**ВЫПОЛНИТЕ ЗАДАНИЯ:**
- 1) Продублируйте из текста о Кириллове из «Бесов» фрагмент от «- <...> Бог необходим, а» вплоть до «оставаться в живых?» включительно.
- 2) Что, согласно тексту о Кириллове из «Бесов», Кириллов нашёл за три года поисков?
- 3) Продолжите текст о рассуждениях Кириллова из «Бесов», начиная после его последнего предложения.

О, достоевскиймо (часть 2)

Mar 21, 2016 09:51


Бесы

Похожие идеи можно найти у Кириллова в “Бесах”.

- <...> Бог необходим, а потому должен быть.

- Ну, и прекрасно.

- Но я знаю, что его нет и не может быть.

- Это вернее.

- Неужели ты не понимаешь, что человеку с такими двумя мыслями нельзя оставаться в живых?

<...>

- Если бог есть, то вся воля его, и из воли его я не могу. Если нет, то вся воля моя, и я обязан заявить своеволие.

- Своеволие? А почему обязаны?

- Потому что вся воля стала моя. Неужели никто на всей планете, кончив бога и уверовав в своеволие, не осмелится заявить своеволие, в самом полном пункте? Это так, как бедный получил наследство и испугался и не смеет подойти к мешку, почитая себя малосильным владеть. Я хочу заявить своеволие. Пусть один, но сделаю.

<...>

- Я обязан неверие заявить, - шагал по комнате Кириллов. - Для меня нет выше идеи, что бога нет. За меня человеческая история. Человек только и делал, что выдумывал бога, чтобы жить, не убивая себя; в этом вся всемирная история до сих пор. Я один во всемирной истории не захотел первый раз выдумывать бога. Пусть узнают раз навсегда.

<...>

- Наконец‑то ты понял! - вскричал Кириллов восторженно. - Стало быть, можно же понять, если даже такой, как ты, понял! Понимаешь теперь, что всё спасение для всех - всем доказать эту мысль. Кто докажет? Я! Я не понимаю, как мог до сих пор атеист знать, что нет бога, и не убить себя тотчас же? Сознать, что нет бога, и не сознать в тот же раз, что сам богом стал, есть нелепость, иначе непременно убьешь себя сам. Если сознаешь - ты царь и уже не убьешь себя сам, а будешь жить в самой главной славе. Но один, тот, кто первый, должен убить себя сам непременно, иначе кто же начнет и докажет? Это я убью себя сам непременно, чтобы начать и доказать. Я еще только бог поневоле и я несчастен, ибо обязан заявить своеволие. Все несчастны потому, что все боятся заявлять своеволие. Человек потому и был до сих пор так несчастен и беден, что боялся заявить самый главный пункт своеволия и своевольничал с краю, как школьник. Я ужасно несчастен, ибо ужасно боюсь. Страх есть проклятие человека… Но я заявлю своеволие, я обязан уверовать, что не верую. Я начну, и кончу, и дверь отворю. И спасу. Только это одно спасет всех людей и в следующем же поколении переродит физически; ибо в теперешнем физическом виде, сколько я думал, нельзя быть человеку без прежнего бога никак. Я три года искал атрибут божества моего и нашел: атрибут божества моего - Своеволие! Это всё, чем я могу в главном пункте показать непокорность и новую страшную свободу мою. Ибо она очень страшна. Я убиваю себя, чтобы показать непокорность и новую страшную свободу мою.

**ИСХОДНЫЕ ДАННЫЕ:**
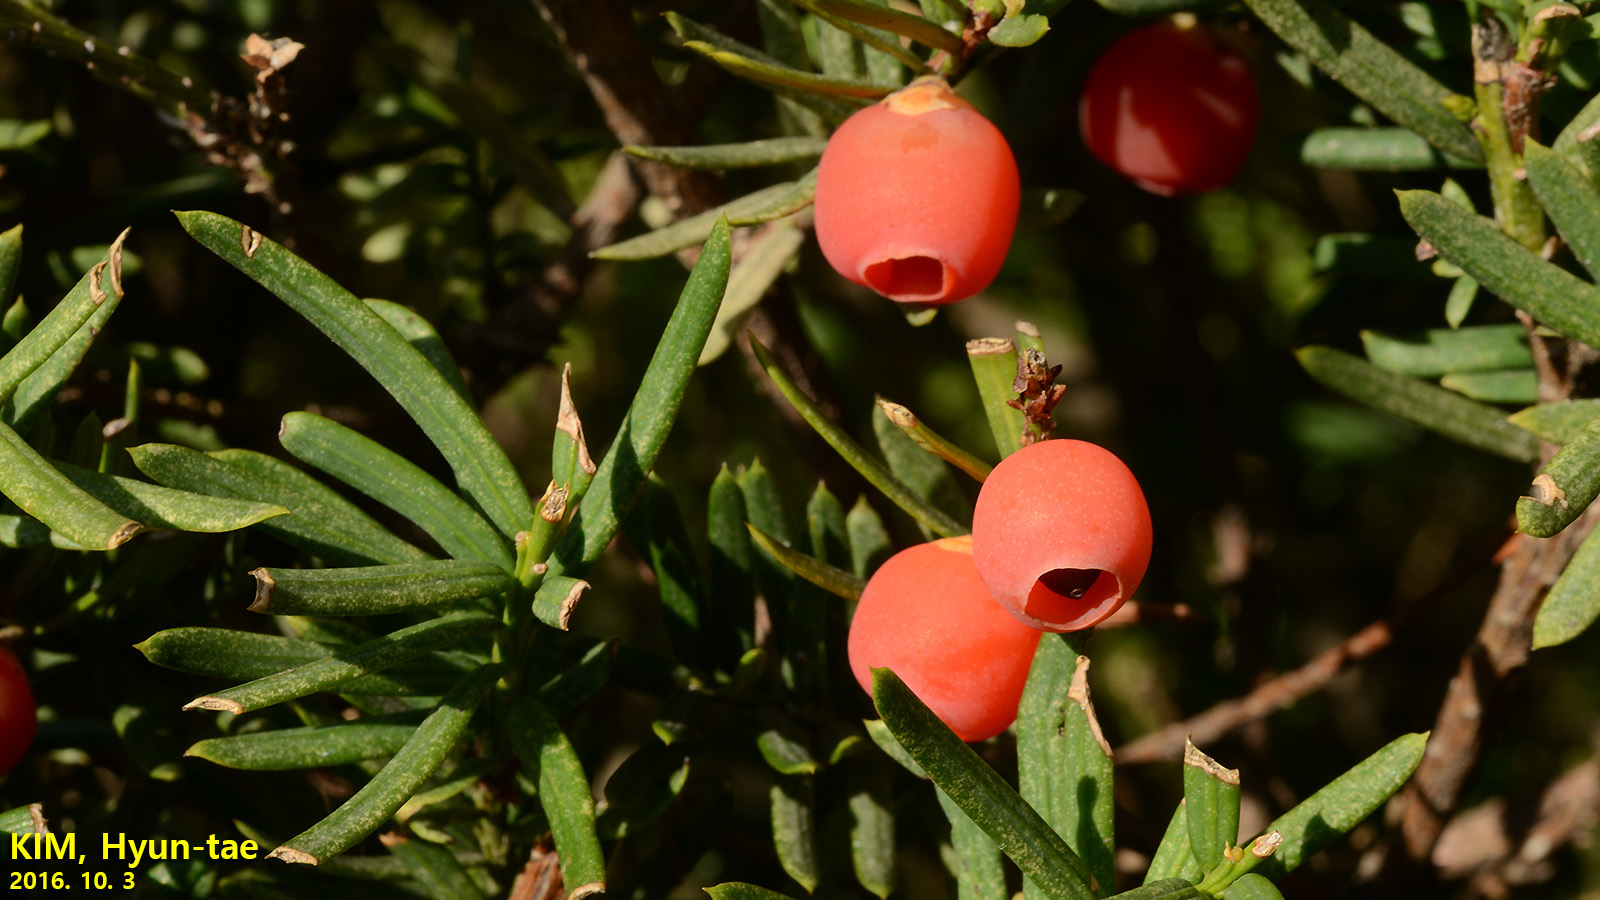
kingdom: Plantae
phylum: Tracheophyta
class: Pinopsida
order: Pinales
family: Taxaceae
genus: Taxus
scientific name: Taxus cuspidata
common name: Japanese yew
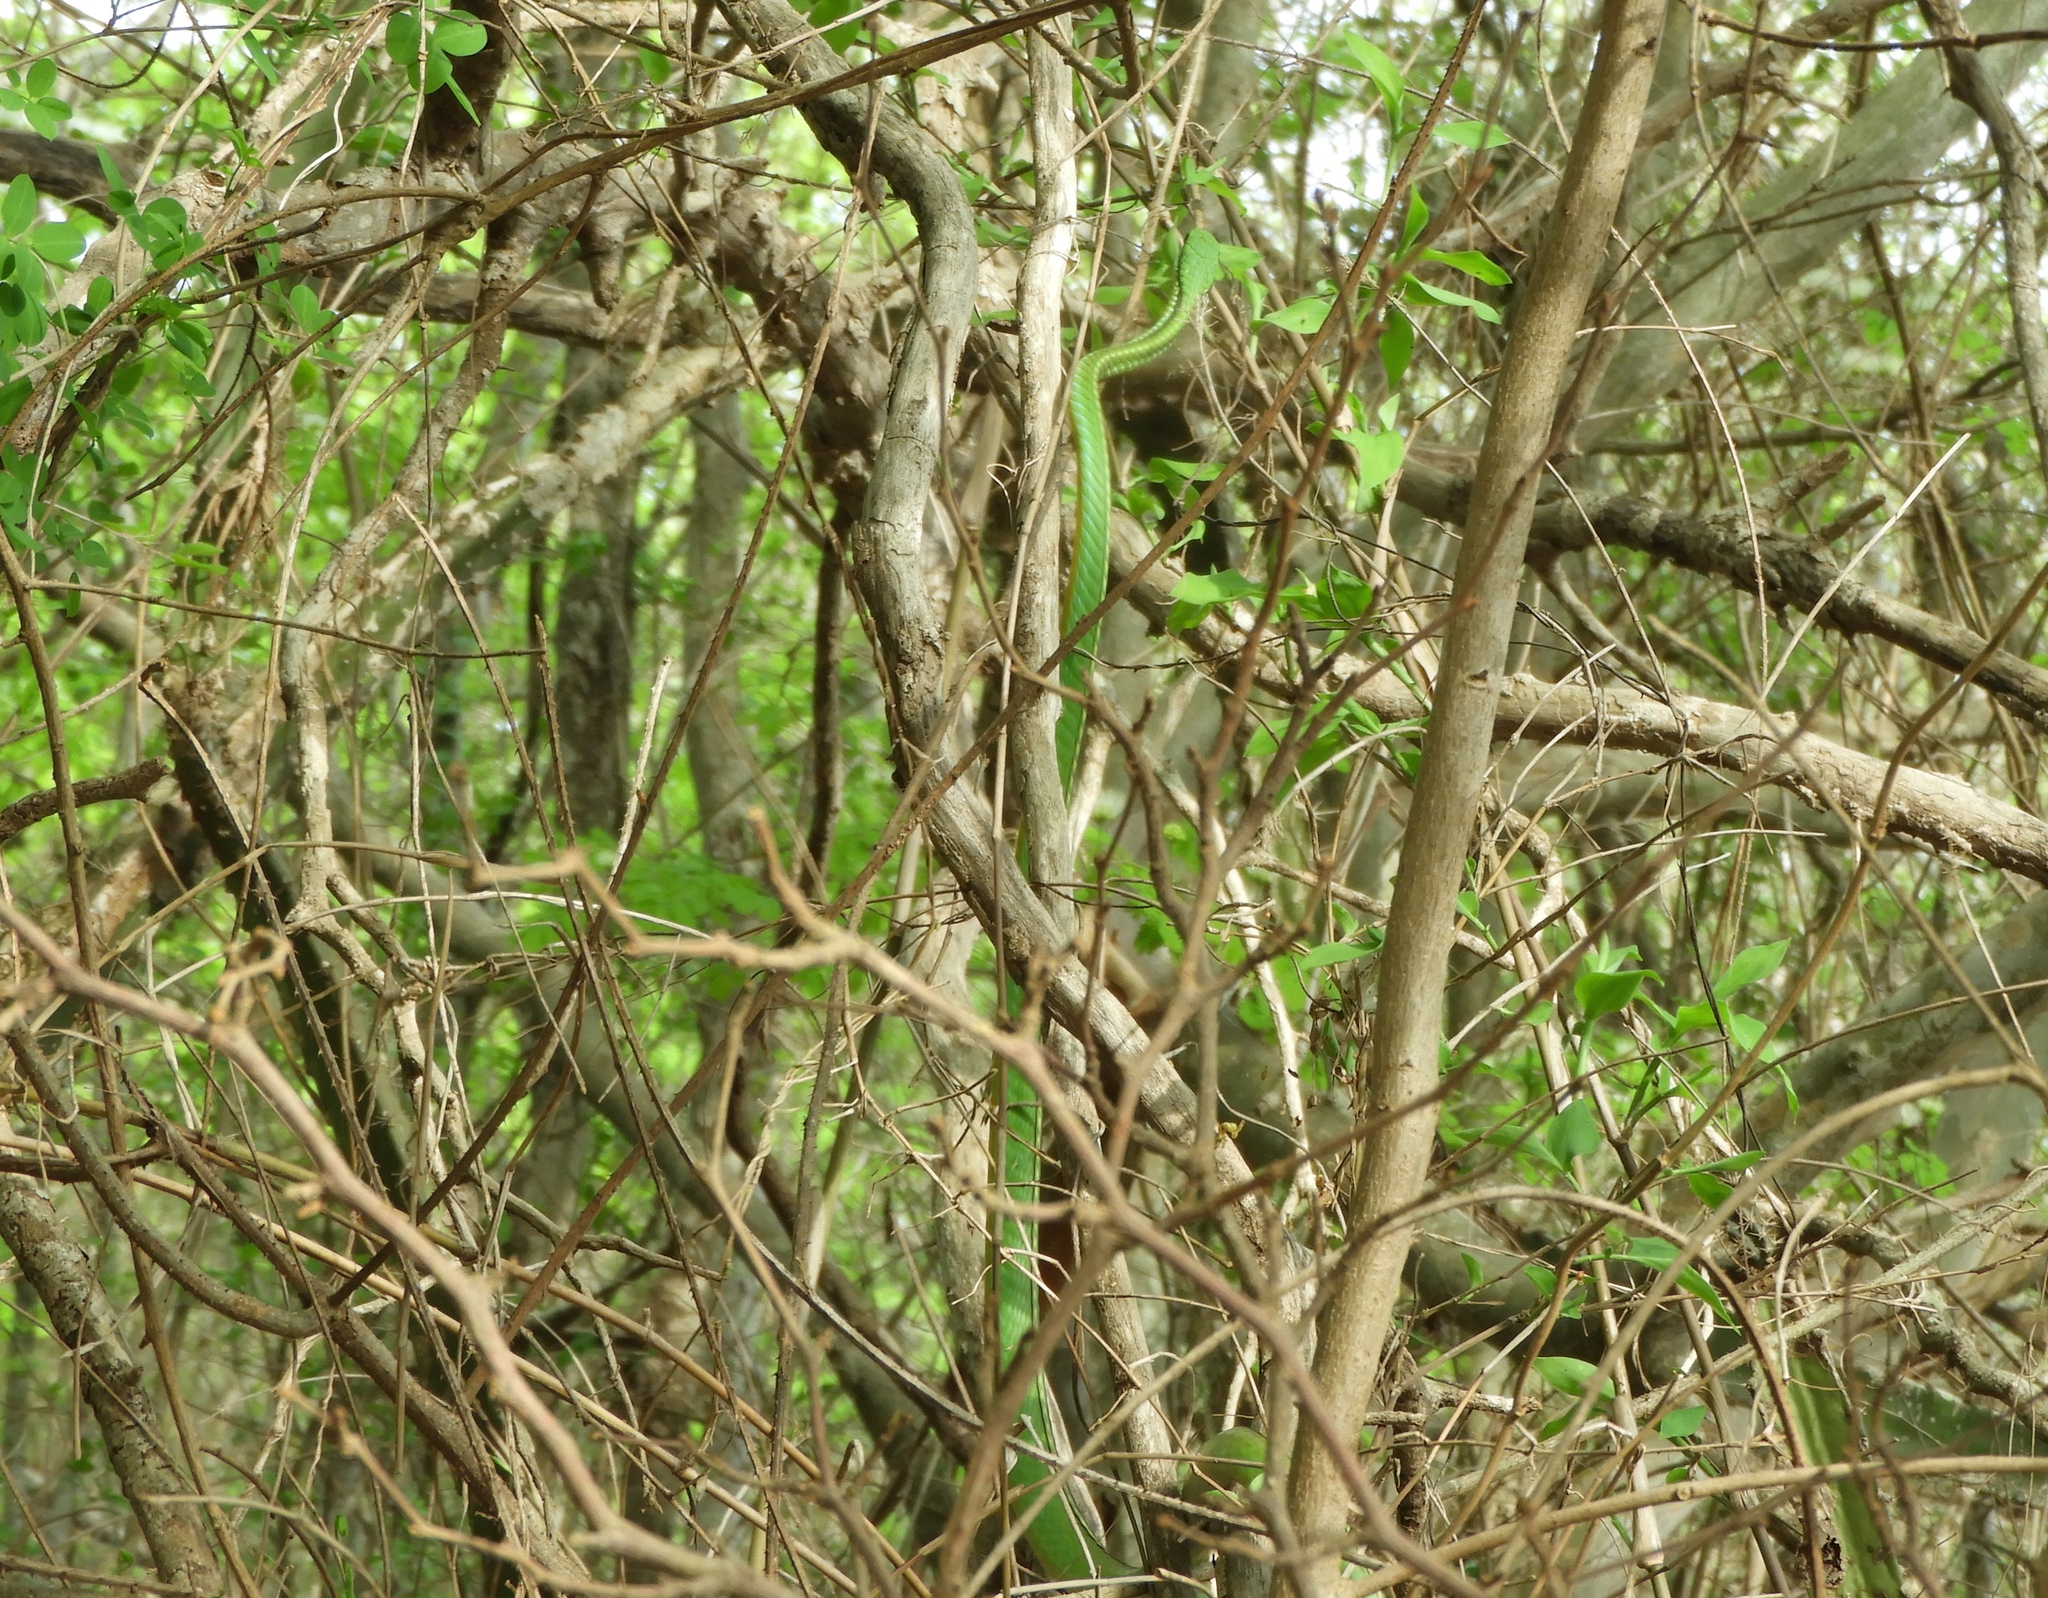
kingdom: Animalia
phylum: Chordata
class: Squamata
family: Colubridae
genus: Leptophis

---

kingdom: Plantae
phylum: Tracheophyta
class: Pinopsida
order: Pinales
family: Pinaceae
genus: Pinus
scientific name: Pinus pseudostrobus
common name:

**ОЖИДАЕМЫЕ РЕЗУЛЬТАТЫ:**
- 1)
- <...> Бог необходим, а потому должен быть.

- Ну, и прекрасно.

- Но я знаю, что его нет и не может быть.

- Это вернее.

- Неужели ты не понимаешь, что человеку с такими двумя мыслями нельзя оставаться в живых?

- 2) Атрибут своего божества: своеволие.

- 3)
Неверие оставляет его в одиночестве перед безразличием вселенной, обнажает ему весь ужас его положения. Тогда он заменяет одну идею другой, ставит на место внешнего - внутреннее, фактически - конструирует вселенную из самого себя. Но он не верит в свою идею и хочет испытать её. Потому что идея остаётся всего лишь идеей и не меняет реальность. Но если “заявить своеволие”, то есть если идея сможет найти выход в реальность, изменить хотя бы его жизнь и реальность, то она получит власть над всей реальностью. И смерть будет отменена.


Теперь бы я хотел от себя сказать. Как «разумеется матерьялист». Поделиться своим опытом жизни под неотвратимой угрозой небытия. Высказать свои соображения о том, действительно ли невозможно жить без веры в бессмертие души.

Человек, кажется, по своему внутреннему устройству стремится отыскивать причинно-следственные связи и, таким образом, ищет порождающую причину и цель, которая должна быть достигнута. И уж конечно он хочет осмысленности в самом важном для него - в собственной жизни.

Осознание смертности упраздняет возможность всякого смысла, потому что не может представлять ценность то, что неотвратимо будет разрушено. Возможны ли возражения?

Здесь можно вспомнить буддистскую практику создания мандалы, которую уничтожают в момент завершения. Буддисты, впрочем, верят в бессмертие, и это, больше того, является краеугольным камнем их учения.

Ирвин Ялом приводит в качестве аналогии океанский круиз, который также непременно закончится, но вряд ли это означает, что он не приносит удовольствия. Аналогия не вполне корректна, поскольку конец круиза не означает конца жизни, и ценность его, в том числе, в воспоминаниях, в приобретённом опыте. То есть в данном контексте круиз больше похож на жизнь или часть жизни бессмертной души, которая продолжает жить. Впечатления имеют ценность потому, что не уничтожаются. Если предложить совершить путешествие, от которого не останется никакого следа - много ли найдётся желающих?..

Идеи служения общей цели, счастья человечества и т.д. - это лишь варианты косвенного бессмертия. Такие же недостижимые, как и личное.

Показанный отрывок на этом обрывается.